Our Steering Group is made up of the following people:
Toto Gronlund: Chair of the Patients Council at the College of Medicine, brings over 25 years of experience in a variety of roles in health, social care and the third sector, is passionate about the quality and effectiveness of care services and committed to improve the experience of them and outcomes for patients and carers. Toto brings over 25 years of experience in a variety of roles in health, social care and the third sector. As part of a spell of lifelong learning, Toto completed a diploma in International Primary Care Research at University College London specialising in the use of the narrative in research, health care and education. Other areas of special interest include the economic valuation of societal outcomes of improvements in the NHS, including patient and public benefit. In her spare time, she climbs mountains and keeps bees
Dr Chris Hewitt: Chief Executive of Leicestershire, Leicester City and Rutland Local Medical Committee; Clinical Complaints Adviser at The Medical Defence Union; Associate at Healthcare Performance and Alumnus of the NHS Staff College Leadership Programme is a GP in Leicester. He enjoys supporting professionals and has a particular interest and expertise in the diagnosis and recovery strategies for burnout. Pursuing additional interests and work roles have made him determined to improve the lot of patients, relatives, carers and workers in the NHS. “When the NHS is good it is the best in the world – when it is poor it is disgraceful.” Chris believes that clinical leaders with empathy are needed in the NHS to genuinely improve the experiences and outcomes of patients their families and their carers and is determined to work with like-minded people to really make a difference to the culture of the NHS – by supporting and developing followers and leaders.
Professor George Lewith: Professor of Health Research at the University of Southampton has combined his scientific interests, including over 150 primary research papers, with a busy clinical practice over the last 30 years and leads an internationally respected Integrated Medicine research group within the medical school’s department of primary medical care which is part of the National Institute of Health Research (NIHR) national school for primary care research. His research is focused on differentiating the specific from the non specific effects of treatment and developing models that will help to explain the patient perceived benefits of a variety of complementary medical interventions. He is currently interested in Pain, Arthritis and Cancer as illness models investigating the effects of acupuncture, healing, homeopathy and herbal medicines.

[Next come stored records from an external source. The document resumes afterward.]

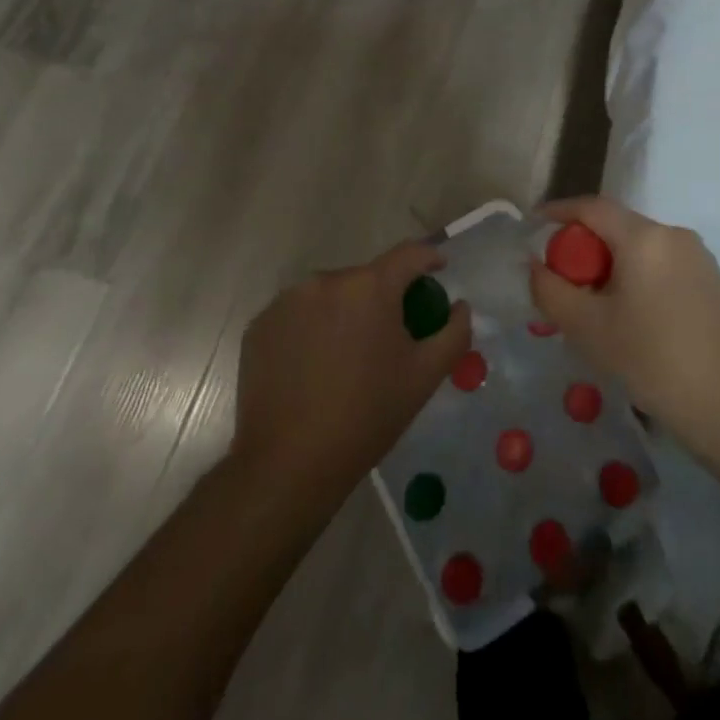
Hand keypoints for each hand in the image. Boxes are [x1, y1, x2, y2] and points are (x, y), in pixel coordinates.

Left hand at [232, 242, 471, 496]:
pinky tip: (315, 365)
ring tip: (349, 353)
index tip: (438, 271)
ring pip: (331, 294)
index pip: (409, 254)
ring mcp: (287, 301)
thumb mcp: (426, 375)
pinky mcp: (260, 325)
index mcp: (370, 286)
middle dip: (384, 296)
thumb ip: (454, 331)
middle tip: (392, 331)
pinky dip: (313, 327)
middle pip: (368, 277)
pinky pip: (299, 313)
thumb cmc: (367, 416)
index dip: (429, 258)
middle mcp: (326, 280)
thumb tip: (459, 306)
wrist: (288, 465)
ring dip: (347, 311)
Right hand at [528, 197, 719, 442]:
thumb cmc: (647, 359)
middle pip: (619, 226)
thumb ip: (550, 289)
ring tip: (599, 301)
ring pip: (643, 245)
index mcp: (644, 238)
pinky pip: (665, 262)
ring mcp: (699, 255)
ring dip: (615, 261)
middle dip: (587, 244)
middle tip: (565, 277)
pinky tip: (637, 313)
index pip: (593, 207)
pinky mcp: (713, 278)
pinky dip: (642, 274)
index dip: (560, 210)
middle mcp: (674, 234)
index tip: (535, 222)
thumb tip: (535, 265)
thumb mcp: (586, 327)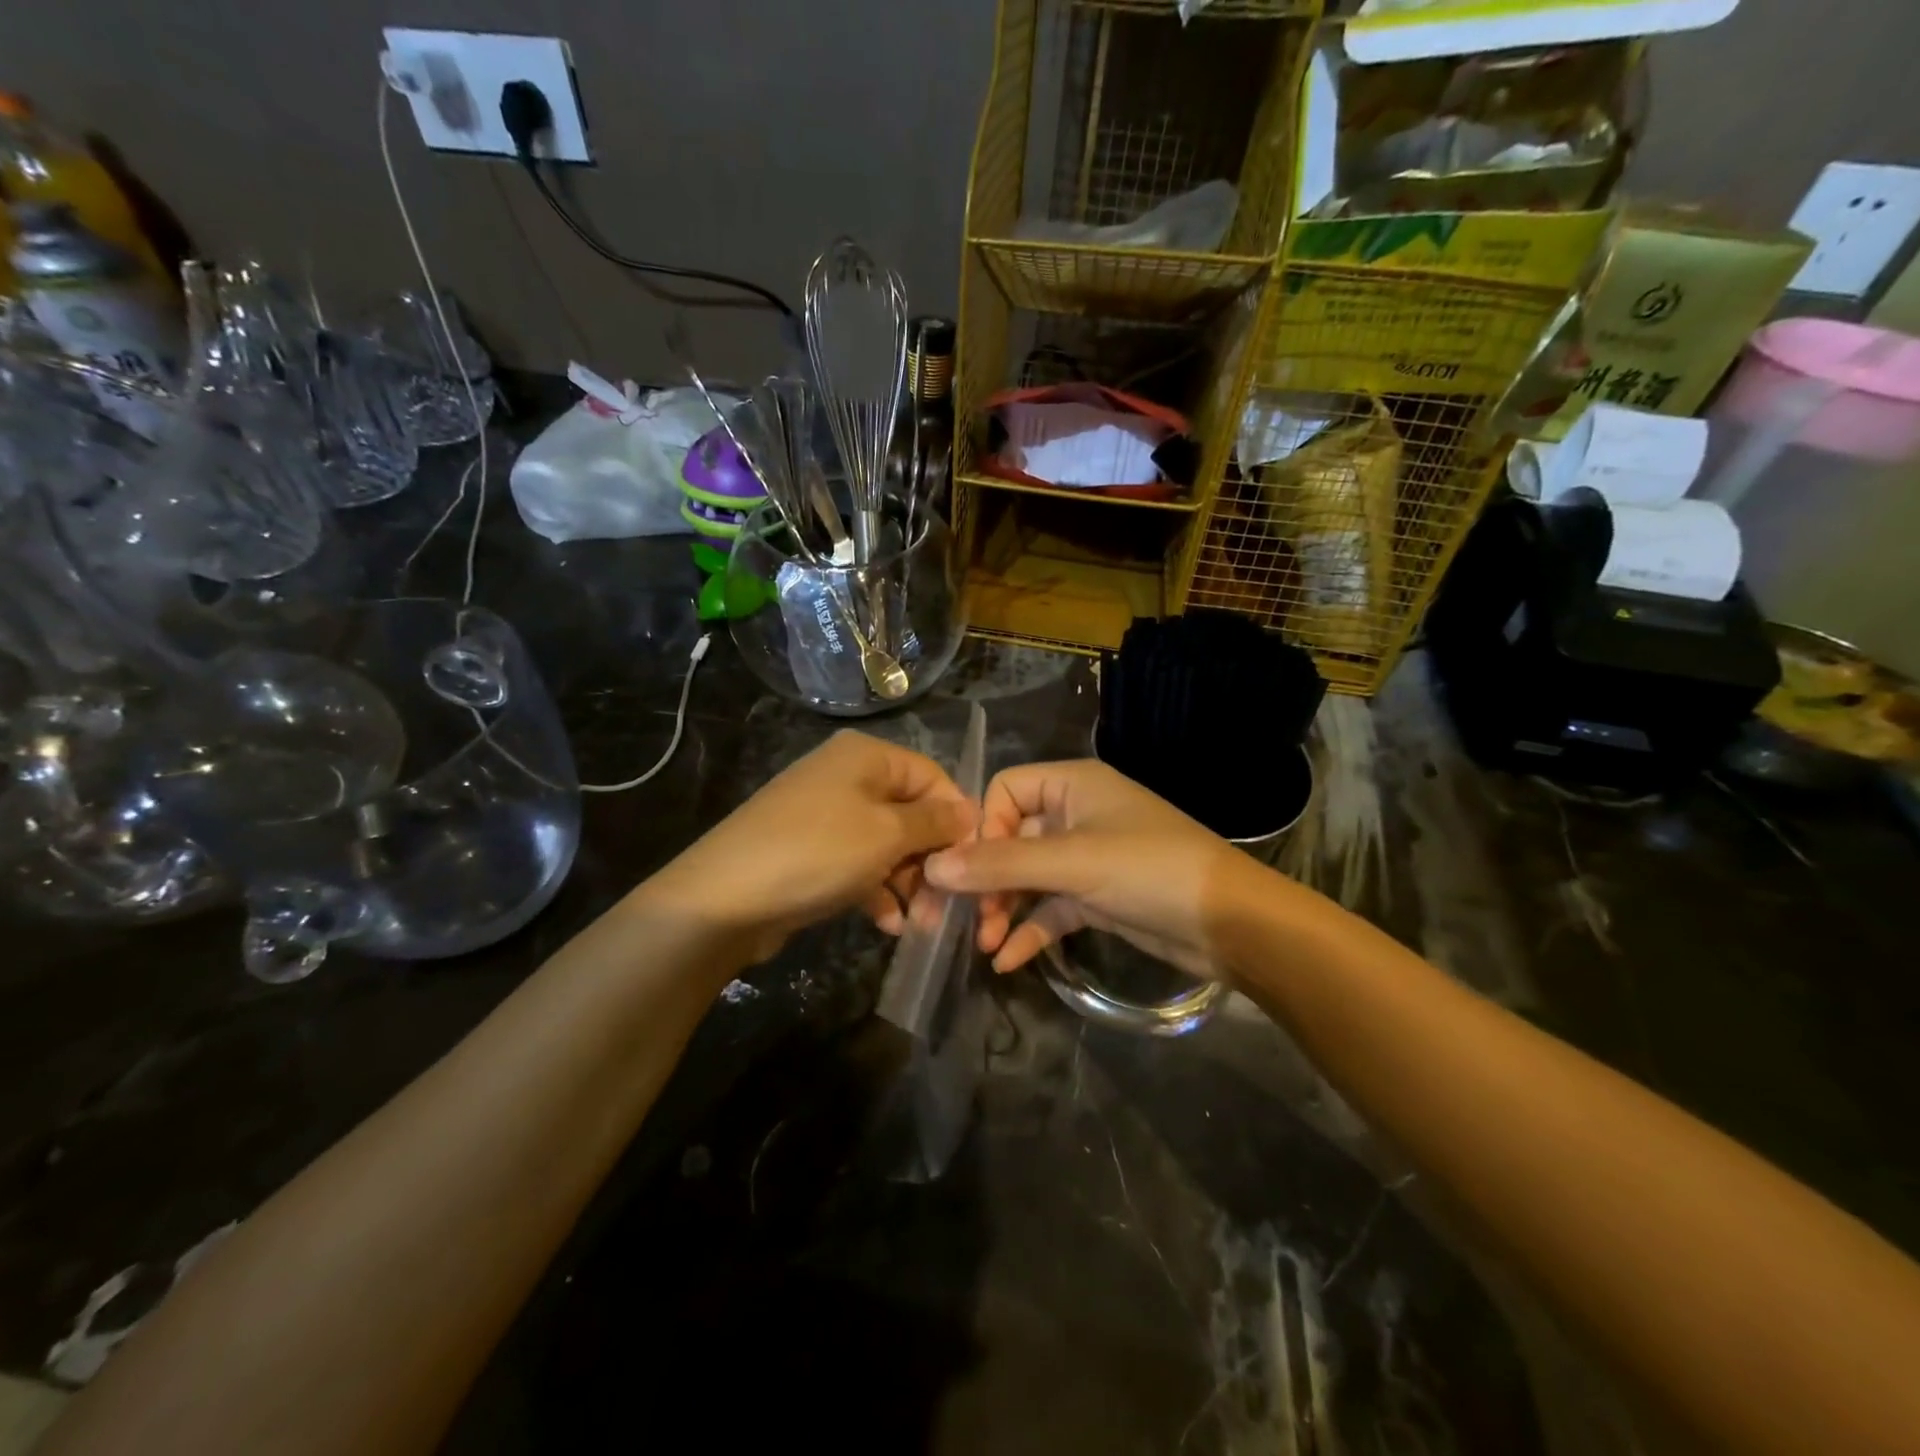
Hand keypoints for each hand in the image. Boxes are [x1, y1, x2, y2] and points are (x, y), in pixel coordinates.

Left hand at [646, 730, 975, 965]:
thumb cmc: (817, 853)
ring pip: (885, 843)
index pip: (932, 776)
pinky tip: (887, 924)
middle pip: (909, 811)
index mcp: (865, 756)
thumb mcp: (886, 835)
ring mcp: (823, 814)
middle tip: (948, 901)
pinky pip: (857, 863)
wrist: (722, 899)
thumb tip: (970, 812)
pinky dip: (876, 889)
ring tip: (921, 922)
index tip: (974, 858)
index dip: (956, 816)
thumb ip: (934, 822)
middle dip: (931, 857)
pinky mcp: (808, 850)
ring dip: (907, 881)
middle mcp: (845, 775)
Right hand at [921, 759, 1261, 978]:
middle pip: (1011, 838)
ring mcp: (1088, 858)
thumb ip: (1002, 864)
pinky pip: (1052, 908)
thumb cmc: (1150, 870)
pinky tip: (1008, 962)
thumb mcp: (1073, 863)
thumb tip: (934, 867)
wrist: (1231, 924)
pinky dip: (1030, 930)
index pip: (1005, 791)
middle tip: (962, 918)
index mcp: (1073, 785)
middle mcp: (1076, 814)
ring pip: (1028, 877)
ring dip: (1004, 908)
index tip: (972, 870)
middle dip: (986, 879)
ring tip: (985, 944)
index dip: (983, 827)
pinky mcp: (1099, 896)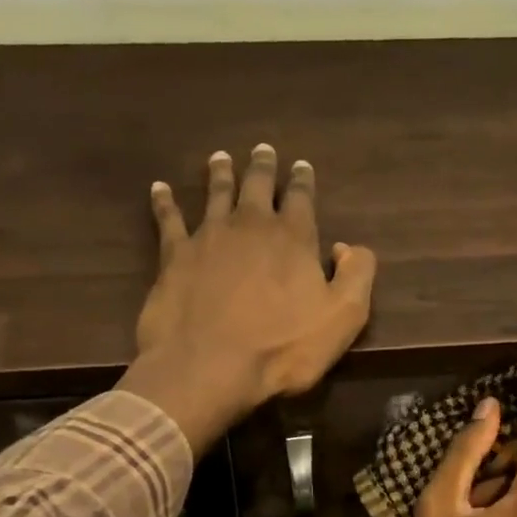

Dr Chris Manning: Convenor of the Group; director of UPstream Healthcare Ltd; chair of the Faculty for Mental Health at the College of Medicine; trustee, Richmond Health Voices – Healthwatch was a GP in Twickenham for 18 years and had major depression in 1986. He retired from the NHS in 1999 to work in the mental health third sector as trustee/Chair of Depression Alliance and then founded the primary care mental health and education charity Primhe. He has had a concern for the health and wellbeing of doctors and the quality of care that depends on both for over three decades.
Professor David Peters: Professor of Integrated Healthcare and Clinical Director at the School of Life Sciences, University of Westminster trained as a family doctor, and later in osteopathic medicine and as a musculoskeletal physician. From 1990 until 2005 he directed the highly innovative complementary therapies development programme at Marylebone Health Centre (MHC), a ground-breaking Central London NHS General Practice unit set up in 1986 to explore new approaches to inner city primary healthcare and is also now directing a new cross-university initiative – the Westminster Centre for Resilience
Lynn Young: was the Primary Healthcare Adviser for the Royal College of Nursing (RCN) from 1990 until her retirement in 2012. Before that she was a district nurse in West London. During the last decade the major part of her work focused on the development of primary healthcare policy and practice within the context of health and social care reform. She facilitated the Working in Partnership Programme (WiPP) which had13 projects, two of which were the development of nursing and healthcare assistants in general practice. In 2004 Lynn was awarded an Honorary Fellowship Royal College General Practitioners FRCGP (Hons).